Well, then you won’t like Canabalt…
@ Liudvikas:
Yeah, the game is fun when you can just run uninterrupted. Eventually though you fall off the edge or run into a large group of enemies and then the fun is over. Or the game goes into a cut-scene and you just sit there wondering who the hell approved this script in the fist place. :)
@ Zel:
Well, you only get couple of shots with each gun, so in most cases you have to perform several disarms one after another.
Also as far as I could tell 99% of the time there was only one correct way to beat the level. There is an illusion of choice sometimes but it is just that: an illusion.
i kind of liked some parts of mirror’s edge (mostly the same as you, the parts where you can pick up speed and just run without dying), ME is at its best when it feels like the ending of the matrix when Neo is running like crazy for the phone and agents appear everywhere.
i liked the tension of seeing the cops following you but it really sucks when you get stuck looking for the next red thing and they reach you
while the trial and error gameplay can get a bit frustration i hated the indoor bits much more, they are dull, you dont even get a choice between jumping a fence or running around it and they have the highest probability of getting you lost (i remember a particularly bad part when i was stuck inside a mall with respawning cops with machine-guns and couldnt find the not-red exit, that wasnt fun)
@ JKjoker:
Ah, yes! I got lost int that mall too. I also got lost on the stupid boat in couple of places. But the absolutely worst level design was that large hall with the columns and walkways near the point where you get the sniper gun. There was no red anywhere and it was like a puzzle – what can you jump at or wall run to. I probably died like 50 times there before I figured out where exactly did I need to go.
I have to disagree.
Mirrors edge is good game.

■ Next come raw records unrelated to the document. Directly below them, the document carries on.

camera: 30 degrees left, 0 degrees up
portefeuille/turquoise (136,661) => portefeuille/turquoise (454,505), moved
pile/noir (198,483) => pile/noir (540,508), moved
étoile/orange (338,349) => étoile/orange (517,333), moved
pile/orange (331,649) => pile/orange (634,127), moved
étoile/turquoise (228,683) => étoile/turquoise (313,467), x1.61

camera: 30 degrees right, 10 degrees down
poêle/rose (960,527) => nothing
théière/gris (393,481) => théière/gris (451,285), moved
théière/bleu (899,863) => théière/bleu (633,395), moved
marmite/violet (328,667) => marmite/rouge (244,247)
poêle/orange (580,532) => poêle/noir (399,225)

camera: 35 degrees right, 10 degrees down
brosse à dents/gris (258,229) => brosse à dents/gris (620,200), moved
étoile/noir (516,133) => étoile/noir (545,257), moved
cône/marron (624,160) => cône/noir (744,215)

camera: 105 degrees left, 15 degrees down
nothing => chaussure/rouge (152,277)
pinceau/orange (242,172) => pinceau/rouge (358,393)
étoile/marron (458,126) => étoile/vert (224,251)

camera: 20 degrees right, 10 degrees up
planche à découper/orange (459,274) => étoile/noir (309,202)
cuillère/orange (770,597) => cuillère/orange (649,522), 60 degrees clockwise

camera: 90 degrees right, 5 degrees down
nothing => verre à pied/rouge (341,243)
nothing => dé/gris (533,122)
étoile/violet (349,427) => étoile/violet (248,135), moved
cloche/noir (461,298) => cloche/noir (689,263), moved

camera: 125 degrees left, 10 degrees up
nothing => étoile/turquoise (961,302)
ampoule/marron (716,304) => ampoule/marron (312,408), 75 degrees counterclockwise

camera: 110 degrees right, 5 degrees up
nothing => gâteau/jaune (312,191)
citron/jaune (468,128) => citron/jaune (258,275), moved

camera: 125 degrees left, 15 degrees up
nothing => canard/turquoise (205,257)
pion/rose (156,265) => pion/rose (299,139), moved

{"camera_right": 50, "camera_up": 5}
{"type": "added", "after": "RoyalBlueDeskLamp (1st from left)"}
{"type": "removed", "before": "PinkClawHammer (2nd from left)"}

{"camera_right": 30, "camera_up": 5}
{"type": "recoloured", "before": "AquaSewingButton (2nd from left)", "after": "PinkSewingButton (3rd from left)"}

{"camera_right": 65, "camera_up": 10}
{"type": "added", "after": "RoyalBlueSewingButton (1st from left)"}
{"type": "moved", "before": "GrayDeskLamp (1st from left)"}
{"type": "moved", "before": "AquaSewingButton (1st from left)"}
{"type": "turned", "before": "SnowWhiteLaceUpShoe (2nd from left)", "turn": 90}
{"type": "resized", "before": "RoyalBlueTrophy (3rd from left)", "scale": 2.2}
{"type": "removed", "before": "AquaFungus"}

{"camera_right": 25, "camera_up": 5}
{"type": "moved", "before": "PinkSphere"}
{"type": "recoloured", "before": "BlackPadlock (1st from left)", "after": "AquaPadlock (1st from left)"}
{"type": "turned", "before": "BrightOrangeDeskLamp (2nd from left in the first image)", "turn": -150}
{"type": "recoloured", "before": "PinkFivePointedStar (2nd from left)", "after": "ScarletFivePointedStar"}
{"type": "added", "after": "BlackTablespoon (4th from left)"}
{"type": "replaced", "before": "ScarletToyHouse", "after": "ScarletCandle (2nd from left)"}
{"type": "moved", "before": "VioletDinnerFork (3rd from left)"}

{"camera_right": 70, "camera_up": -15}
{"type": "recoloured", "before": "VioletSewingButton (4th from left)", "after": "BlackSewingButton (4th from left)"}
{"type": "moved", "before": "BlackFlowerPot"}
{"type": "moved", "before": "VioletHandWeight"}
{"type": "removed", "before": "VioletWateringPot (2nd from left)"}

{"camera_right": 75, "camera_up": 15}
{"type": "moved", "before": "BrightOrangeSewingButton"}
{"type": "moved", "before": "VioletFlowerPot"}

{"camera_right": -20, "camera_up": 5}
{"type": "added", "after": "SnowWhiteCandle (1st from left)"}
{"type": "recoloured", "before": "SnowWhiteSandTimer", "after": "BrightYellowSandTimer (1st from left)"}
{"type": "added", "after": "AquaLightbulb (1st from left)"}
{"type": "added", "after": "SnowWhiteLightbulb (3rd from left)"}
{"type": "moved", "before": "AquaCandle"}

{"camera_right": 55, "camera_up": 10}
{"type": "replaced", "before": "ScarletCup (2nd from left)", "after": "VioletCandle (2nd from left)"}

Got it from sale on steam for about 2e, but I would not pay anything above 20e for this game.
I love the graphics of this game… Blooom…. The end music is also awesome.
But yeah, there is lot of stuff to improve.
ah yes i remember that boat i got stuck twice there, i didnt have as much trouble getting to the sniper as i had trying to snipe the thing they tell you to snipe, the game kept telling me i did it wrong, i had no idea wth was going on and every time you “do it wrong” you have to run part of the way to the sniper again
about the story, i think this game is a great example of “dude, you got your story all over my gameplay”, its completely irrelevant, adds nothing, you dont care about anyone, makes little sense and it just helps to bring the game down altogether, game devs need to learn that sometimes all you need to do is give the player a vague context and then let him/her have fun
btw, i remember reading an article about the story “writer” Rhianna Pratchett where she said that they gave her the levels already finished and told her to write something to chain them into a story, no wonder it sucks, the fact all the games that i know RP wrote (Overlord 2 for example) are also crappy doesnt help
@ k00pa:
Yes, graphics are very nice, but that goes without saying. Most modern games look gorgeous. What I like is the art design – the stark colors, contrasts, etc. Very well done.
On the other hand, I didn’t as much care for the cartoon cut scenes. Their style didn’t really fit the hyper-realism of the game IMHO. Not to mention that all of them could have been easily rendered using the engine itself.
@ JKjoker:
Oh wow. You never got lost in that huge room with the columns connected via concrete walkways and scaffoldings? I had no clue where to go because there was absolutely nothing red in that room.
And yeah, the sniper thing was silly. It took me like 10 attempts to get it right, and even then it was mostly pure luck. The truck should have had a flashing red component or something – you know, like “aim here”.
Also: how the hell do you make a game without actually having a story first? Wow!